Interestingly, the comparison between pressure algometry and sham ultrasound revealed no statistically significant differences in headache frequency, HURT, and PPT (upper trapezius and suboccipital) post-intervention. These findings are contrary to 21, who found that pressure application to upper trapezius trigger points using algometer is more effective than sham US. Further, pressure algometry showed similar effect to sham US on CA and AHT.

The use of placebo is recommended in clinical trials on headache in order to avoid overestimation of the findings, as placebo medications may be as effective as an active medication. The placebo effect could be attributed to the neurobiological and psychological mechanisms of patients, expectations [49]. Because US therapy is a ‘hands-on’ treatment, it requires the presence of a therapist, a therapeutic equipment and rituals (contextual effects) that may underpin the analgesic efficacy of US [50,51].

The current study has some potential limitations. First, due to the nature of the interventions, neither the participants nor the treatment providers were blinded to group allocation. In addition, the amount of pressure applied during IASTM could not be controlled or measured, thus, equality of pressure applied in each session is not guaranteed. Lastly, the duration of follow-up was very short.

Conclusion

IASTM is superior to pressure algometry in improving patients, symptoms in TTH. Further, it shows a better corrective effect on cervical mal-alignment than pressure algometry. The use of mechanical interventions in manual therapy techniques may provide avenue to help clinicians in treating musculoskeletal disorders.

Acknowledgments

The authors would like to thank Dr Asmaa Sayed Ali, Dr Sheriff Ahmed Sayed and Dr Sami Mohamed Salaman, El Gomhorya Hospital for their assistance in data collection. Further, the authors are grateful to Prof. Dr Abeer Abd el-rahman, Cairo University for her advices and support.

Biographies

Sherif Moustafa Ramadan is a PhD candidate at the Faculty of Physical Therapy, Cairo University. He earned a Bachelor degree (2005) and a MSc in Physical Therapy (2013) from Cairo University, Egypt. His Master thesis examined the Efficacy of Cranial Base Release in Chronic Tension-type Headache.
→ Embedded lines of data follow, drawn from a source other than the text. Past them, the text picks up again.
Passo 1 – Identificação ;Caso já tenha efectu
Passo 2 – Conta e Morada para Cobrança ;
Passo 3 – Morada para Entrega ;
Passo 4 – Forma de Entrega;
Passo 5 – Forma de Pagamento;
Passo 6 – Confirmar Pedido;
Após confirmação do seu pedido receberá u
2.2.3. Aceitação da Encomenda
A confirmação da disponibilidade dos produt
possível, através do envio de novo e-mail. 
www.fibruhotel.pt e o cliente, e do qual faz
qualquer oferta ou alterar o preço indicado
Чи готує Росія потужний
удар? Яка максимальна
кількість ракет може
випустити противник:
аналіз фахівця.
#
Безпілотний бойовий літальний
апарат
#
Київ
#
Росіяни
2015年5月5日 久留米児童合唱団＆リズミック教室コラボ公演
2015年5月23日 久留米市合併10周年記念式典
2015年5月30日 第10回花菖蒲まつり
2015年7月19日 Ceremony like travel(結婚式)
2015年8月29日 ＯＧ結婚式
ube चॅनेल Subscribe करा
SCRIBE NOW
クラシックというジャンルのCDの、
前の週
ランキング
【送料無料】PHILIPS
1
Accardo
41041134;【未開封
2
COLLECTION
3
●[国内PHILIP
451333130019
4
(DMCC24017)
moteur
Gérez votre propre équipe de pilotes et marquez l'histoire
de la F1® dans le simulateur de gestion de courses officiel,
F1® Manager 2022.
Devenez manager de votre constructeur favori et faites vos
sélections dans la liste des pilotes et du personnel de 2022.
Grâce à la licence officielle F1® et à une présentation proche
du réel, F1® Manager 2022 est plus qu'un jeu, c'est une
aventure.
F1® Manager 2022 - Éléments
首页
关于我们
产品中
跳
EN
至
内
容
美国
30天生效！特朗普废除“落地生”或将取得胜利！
Dr. Hussein Awad El gharieb received a Bachelor degree (excellent with honors) in Medicine (1999) and a MSc in Neuropsychiatry (2004) from Al Azhar University, Egypt. Then he received his MD in Neurology (2010) from Al Azhar University. He is an assistant professor of Neurology at the Faculty of Medicine, Al Azhar University.

Prof. Dr. Awatef Mohamed Labib is a Professor of Physical Therapy at the Department of Basic Science, Cairo University. She was appointed a Chairman of the Department of Basic Science (1983-1994). Also, she was appointed a Chairman of the Promotions Committee (2006-2012). She taught courses and published research on manual therapy, pain management and exercise physiology.

Dr. Eman Ahmed Embaby PhD, PT is an associate professor of Physical Therapy at Cairo University since 2016. She is experienced in Biostatistics. In addition, she earned a certificate in Medical Education. She is a managing editor of the “Bulletin of Faculty of Physical Therapy Cairo University”. Her research interest includes posture correction, electromyography, lumbo-pelvic motor control and psychometric properties of measurements.

Funding Statement

The author(s) reported there is no funding associated with the work featured in this article.

Disclosure statement

No potential conflict of interest was reported by the author(s).